Q. Are the definitions of quality of care and quality of service going to change?
A. Increased consumer involvement could change the definitions, but I think the two will also become more intertwined.
Q. Could you describe a health care package containing high-quality service as well as care?
A. Here’s one example: The protocols we have now, to a great degree, are clinical diagnostic protocols. They say, "We’ll take this step, then this step, then this step."
I have to believe that the protocols of the future are also going to identify, and put in place, points at which the consumer is given more choices. Most of us who have protocols are basically measuring the degree to which we follow them. But there’s more to it than that.
The quality-malpractice claim connection
The company and its subsidiaries with which I’m associated have a 12-year study of the causes of medical malpractice claims. It’s an empirical study that looks at past claims and how they correlate with decision-making processes.
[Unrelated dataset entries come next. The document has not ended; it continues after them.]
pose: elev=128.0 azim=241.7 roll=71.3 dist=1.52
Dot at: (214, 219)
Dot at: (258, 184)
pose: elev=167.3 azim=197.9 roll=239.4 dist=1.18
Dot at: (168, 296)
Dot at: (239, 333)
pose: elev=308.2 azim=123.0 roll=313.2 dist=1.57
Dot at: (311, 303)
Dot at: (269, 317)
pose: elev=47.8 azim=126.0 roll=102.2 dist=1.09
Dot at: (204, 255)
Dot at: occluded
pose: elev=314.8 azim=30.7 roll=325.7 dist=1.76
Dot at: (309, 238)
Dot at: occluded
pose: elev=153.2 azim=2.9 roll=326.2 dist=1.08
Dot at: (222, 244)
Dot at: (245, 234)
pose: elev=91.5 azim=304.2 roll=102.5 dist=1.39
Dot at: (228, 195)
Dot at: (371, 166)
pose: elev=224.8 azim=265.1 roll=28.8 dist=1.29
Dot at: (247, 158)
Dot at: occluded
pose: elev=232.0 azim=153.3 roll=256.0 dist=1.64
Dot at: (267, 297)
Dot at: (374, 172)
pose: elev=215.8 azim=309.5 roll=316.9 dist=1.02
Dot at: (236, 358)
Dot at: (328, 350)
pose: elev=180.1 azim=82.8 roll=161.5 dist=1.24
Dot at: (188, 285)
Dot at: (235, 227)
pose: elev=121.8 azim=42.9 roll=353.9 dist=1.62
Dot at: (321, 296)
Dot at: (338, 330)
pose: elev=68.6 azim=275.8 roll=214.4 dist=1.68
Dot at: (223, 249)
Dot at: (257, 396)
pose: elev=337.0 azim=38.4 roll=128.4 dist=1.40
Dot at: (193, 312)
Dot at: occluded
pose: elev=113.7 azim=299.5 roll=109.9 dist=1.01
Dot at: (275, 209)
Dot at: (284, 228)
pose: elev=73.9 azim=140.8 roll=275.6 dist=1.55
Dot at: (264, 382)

Those data suggest to us that, in addition to the clinical protocol, there are a number of factors that play a key role in providing a higher probability of good outcomes.
I think the outcome measures of the future are going to combine that sort of empirically-based analysis with clinical protocols and patient satisfaction information. They will analyze those pieces of information together. Our studies have done something else, also. In several instances, we’ve looked at the patient record. We started with the emergency room. We looked at the records from three perspectives:
1. legal and regulatory compliance;
We’ve learned from this process we call "trialysis," that when you have a potential outcomes-related (malpractice) exposure, it’s amazing how often you also have a compliance problem and a utilization review problem. All three tend to occur together. It suggests that when we identify outcomes issues, we’re likely to find the other three as well.
Q. Where does patient satisfaction figure in?
A. We’re about to correlate patient satisfaction with that. I’m assuming it will correlate as well, but I can’t prove it yet.